When I was young, when I dreamt about my prince, the criteria was:-
A guy with his own mind.
A guy who would loved me unconditionally.
A guy who would give in to me.
A guy who would accept my family as they are.
A guy who would support me mentally and emotionally.
Such simple thoughts. Such simple guy.
He didn't need to be handsome.
He didn't need to be rich.
He didn't need to be smart.
It was love I was looking for.
It was companionship I was looking for.
Today I'm with a guy for many years.
Marriage was spoken but no proposal was made yet.
I'm now wondering if this is the guy I want.

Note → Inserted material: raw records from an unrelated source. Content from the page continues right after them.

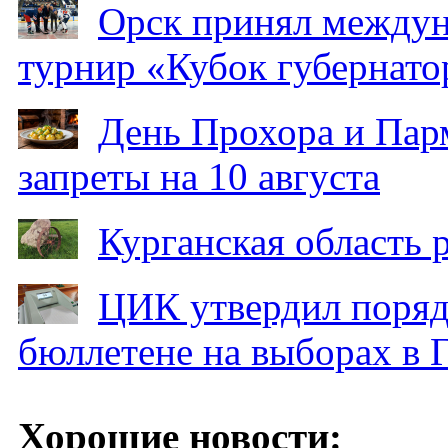
Орск принял между
турнир «Кубок губернато
День Прохора и Пар
запреты на 10 августа
Курганская область
ЦИК утвердил поряд
бюллетене на выборах в 
Хорошие новости:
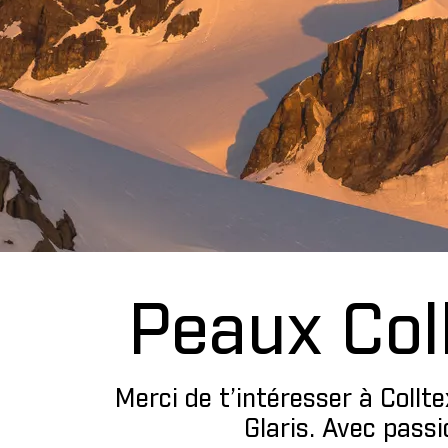
Peaux Coll
Merci de t’intéresser à Coll
Glaris. Avec pass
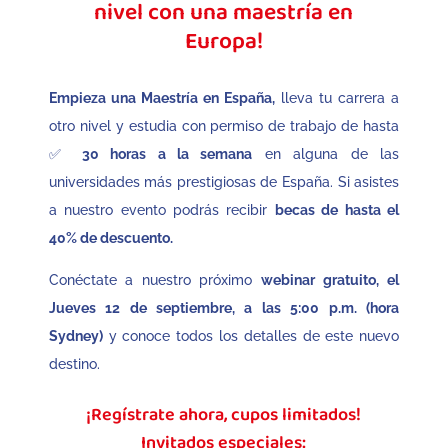
nivel con una maestría en
Europa!
Empieza una Maestría en España,
lleva tu carrera a
otro nivel y estudia con permiso de trabajo de hasta
✅
30 horas a la semana
en alguna de las
universidades más prestigiosas de España. Si asistes
a nuestro evento podrás recibir
becas de hasta el
40% de descuento.
Conéctate a nuestro próximo
webinar gratuito,
el
Jueves 12 de septiembre, a las 5:00 p.m. (hora
Sydney)
y conoce todos los detalles de este nuevo
destino.
¡Regístrate ahora, cupos limitados!
Invitados especiales:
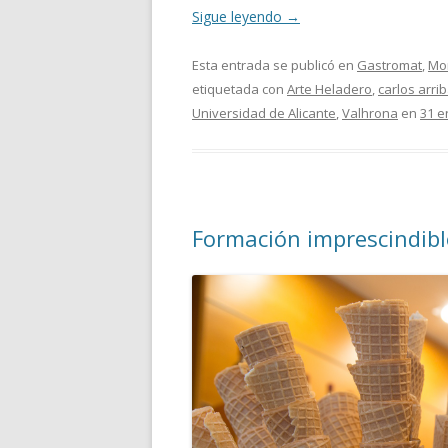
Sigue leyendo
→
Esta entrada se publicó en
Gastromat
,
Mon
etiquetada con
Arte Heladero
,
carlos arri
Universidad de Alicante
,
Valhrona
en
31 e
Formación imprescindible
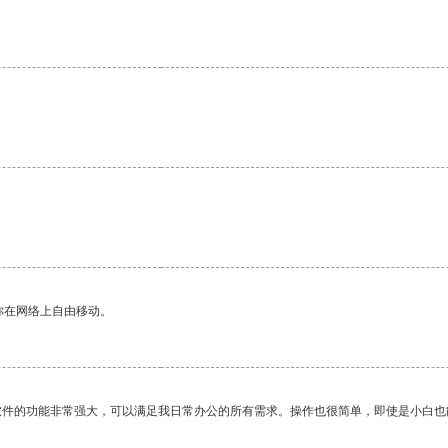
你在网络上自由移动。
软件的功能非常强大，可以满足我日常办公的所有需求。操作也很简单，即使是小白也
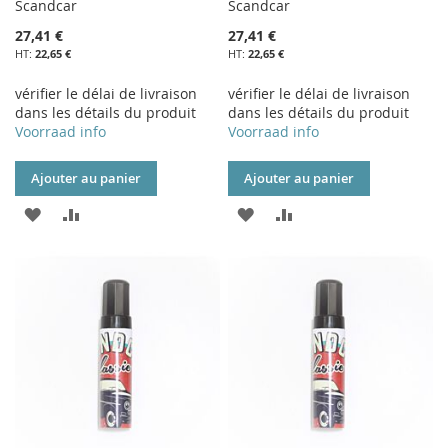
Scandcar
Scandcar
27,41 €
27,41 €
22,65 €
22,65 €
vérifier le délai de livraison
vérifier le délai de livraison
dans les détails du produit
dans les détails du produit
Voorraad info
Voorraad info
Ajouter au panier
Ajouter au panier
AJOUTER
AJOUTER
AJOUTER
AJOUTER
À
AU
À
AU
MA
COMPARATEUR
MA
COMPARATEUR
LISTE
LISTE
D’ENVIE
D’ENVIE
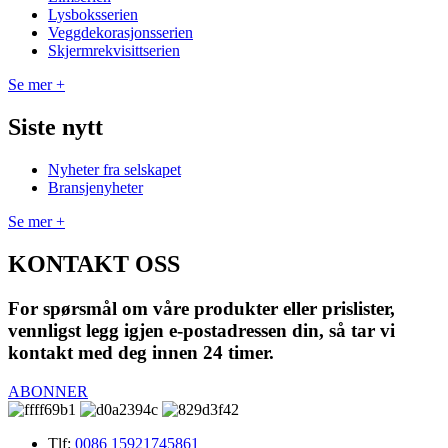
Lysboksserien
Veggdekorasjonsserien
Skjermrekvisittserien
Se mer +
Siste nytt
Nyheter fra selskapet
Bransjenyheter
Se mer +
KONTAKT OSS
For spørsmål om våre produkter eller prislister,
vennligst legg igjen e-postadressen din, så tar vi
kontakt med deg innen 24 timer.
ABONNER
Tlf:
0086 15921745861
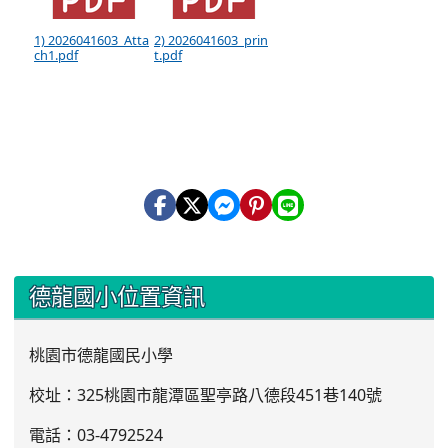
1) 2026041603_Atta
2) 2026041603_prin
ch1.pdf
t.pdf
:::
德龍國小位置資訊
桃園市德龍國民小學
校址：325桃園市龍潭區聖亭路八德段451巷140號
電話：03
-4792524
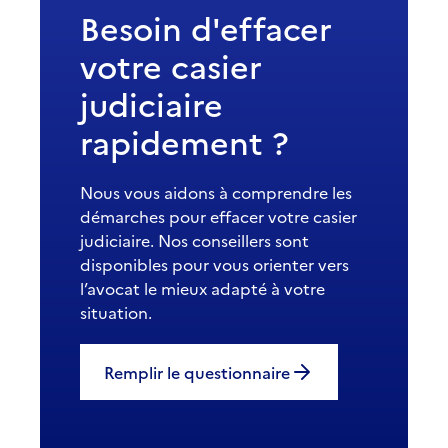
Besoin d'effacer
votre casier
judiciaire
rapidement ?
Nous vous aidons à comprendre les
démarches pour effacer votre casier
judiciaire. Nos conseillers sont
disponibles pour vous orienter vers
l’avocat le mieux adapté à votre
situation.
Remplir le questionnaire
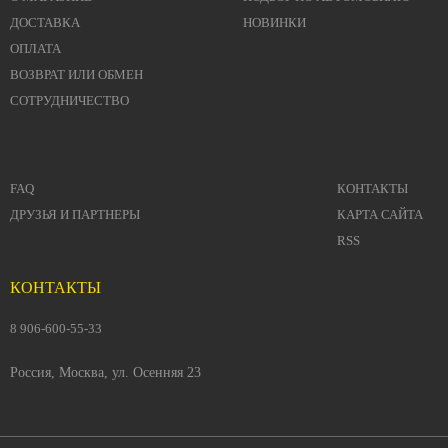
ДОСТАВКА
НОВИНКИ
ОПЛАТА
ВОЗВРАТ ИЛИ ОБМЕН
СОТРУДНИЧЕСТВО
FAQ
КОНТАКТЫ
ДРУЗЬЯ И ПАРТНЕРЫ
КАРТА САЙТА
RSS
КОНТАКТЫ
8 906-600-55-33
Россия, Москва, ул. Осенняя 23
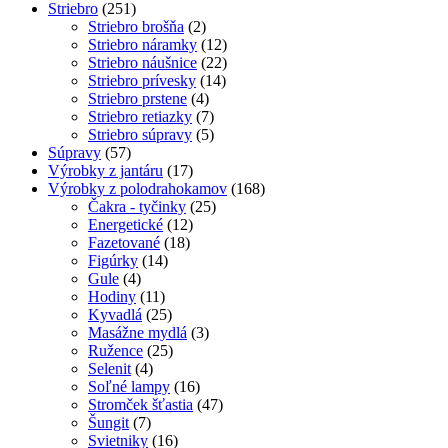
Striebro
(251)
Striebro brošňa
(2)
Striebro náramky
(12)
Striebro náušnice
(22)
Striebro prívesky
(14)
Striebro prstene
(4)
Striebro retiazky
(7)
Striebro súpravy
(5)
Súpravy
(57)
Výrobky z jantáru
(17)
Výrobky z polodrahokamov
(168)
Čakra - tyčinky
(25)
Energetické
(12)
Fazetované
(18)
Figúrky
(14)
Gule
(4)
Hodiny
(11)
Kyvadlá
(25)
Masážne mydlá
(3)
Ružence
(25)
Selenit
(4)
Soľné lampy
(16)
Stromček šťastia
(47)
Šungit
(7)
Svietniky
(16)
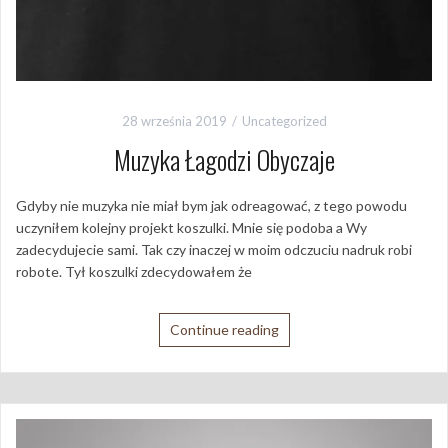
28 września 2019
Uncategorized
Muzyka Łagodzi Obyczaje
Gdyby nie muzyka nie miał bym jak odreagować, z tego powodu
uczyniłem kolejny projekt koszulki. Mnie się podoba a Wy
zadecydujecie sami. Tak czy inaczej w moim odczuciu nadruk robi
robote. Tył koszulki zdecydowałem że
Continue reading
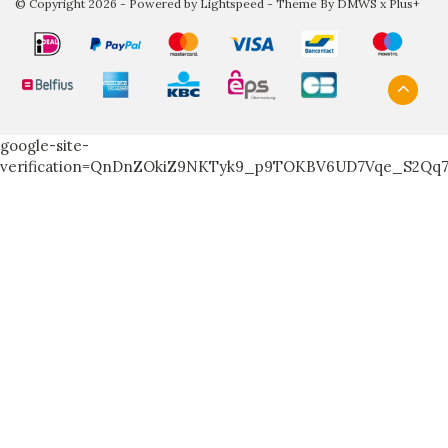
© Copyright 2026 - Powered by
Lightspeed
- Theme By
DMWS
x
Plus+
google-site-
verification=QnDnZOkiZ9NKTyk9_p9TOKBV6UD7Vqe_S2Qq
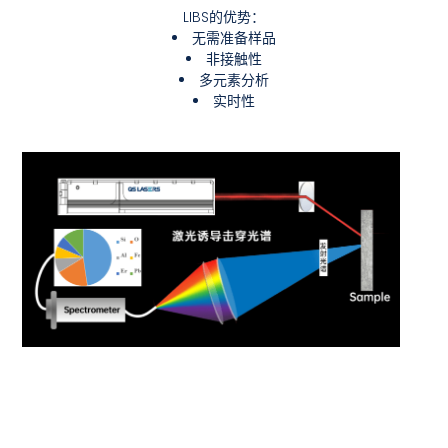
LIBS的优势：
无需准备样品
非接触性
多元素分析
实时性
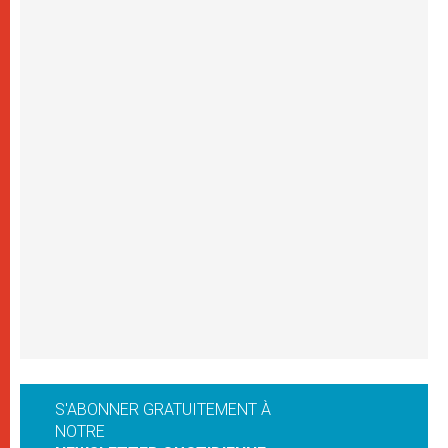
S'ABONNER GRATUITEMENT À
NOTRE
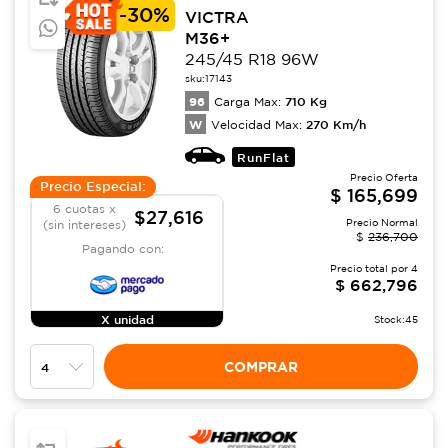
-
30%
VICTRA
M36+
245/45 R18 96W
sku:
17143
96
710
Kg
Carga Max:
W
270
Km/h
Velocidad Max:
RunFlat
Precio Oferta
Precio Especial:
$
165,699
6 cuotas x
$27,616
Precio Normal
(sin intereses)
$
236,700
Pagando con:
Precio total por
4
$
662,796
X unidad
Stock:
45
COMPRAR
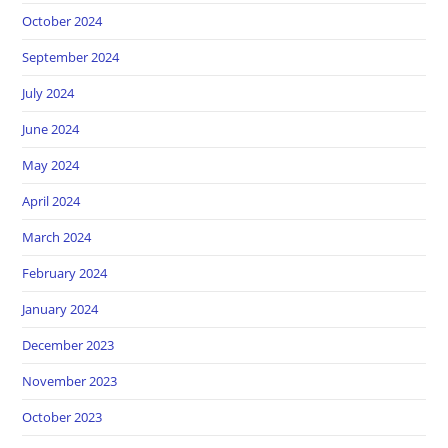
October 2024
September 2024
July 2024
June 2024
May 2024
April 2024
March 2024
February 2024
January 2024
December 2023
November 2023
October 2023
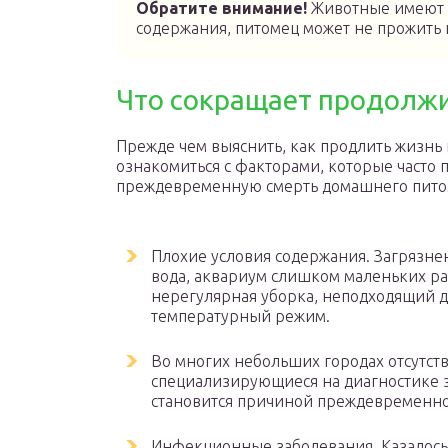
Обратите внимание!
Животные имеют к
содержания, питомец может не прожить и
Что сокращает продолжи
Прежде чем выяснить, как продлить жизнь
ознакомиться с факторами, которые часто
преждевременную смерть домашнего пито
Плохие условия содержания. Загрязн
вода, аквариум слишком маленьких ра
нерегулярная уборка, неподходящий 
температурный режим.
Во многих небольших городах отсутс
специализирующиеся на диагностике з
становится причиной преждевременно
Инфекционные заболевания. Казалось б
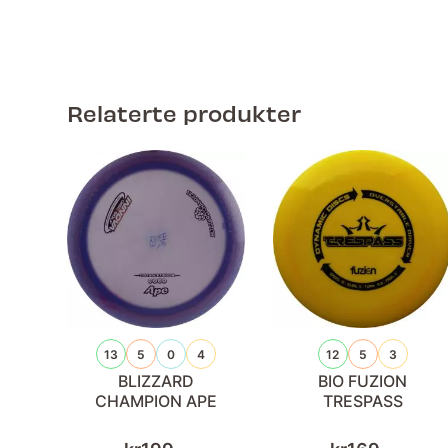
Relaterte produkter
13
5
0
4
12
5
3
BLIZZARD
BIO FUZION
CHAMPION APE
TRESPASS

The guy who would take money from me when he needed them.
The guy who calculates every single thing with me when he takes unconditionally from me.
The guy who fails to give in to me.
The guy who fails to accept the family I have.
The guy who fails to support me mentally and emotionally.
The guy who threatens me for wanting things his way.
Am I to accept him when he comes with a proposal?
Am I to accept him just because I've met his parents?
Am I to accept him just because everyone knows we are dating for many years?
Am I to just give in when I know I'm going to suffer?
My life is destroyed and I've no way out.
-helpless-
P/S:- life is not simple. Take it with a pinch of salt n sugar. Life will be better.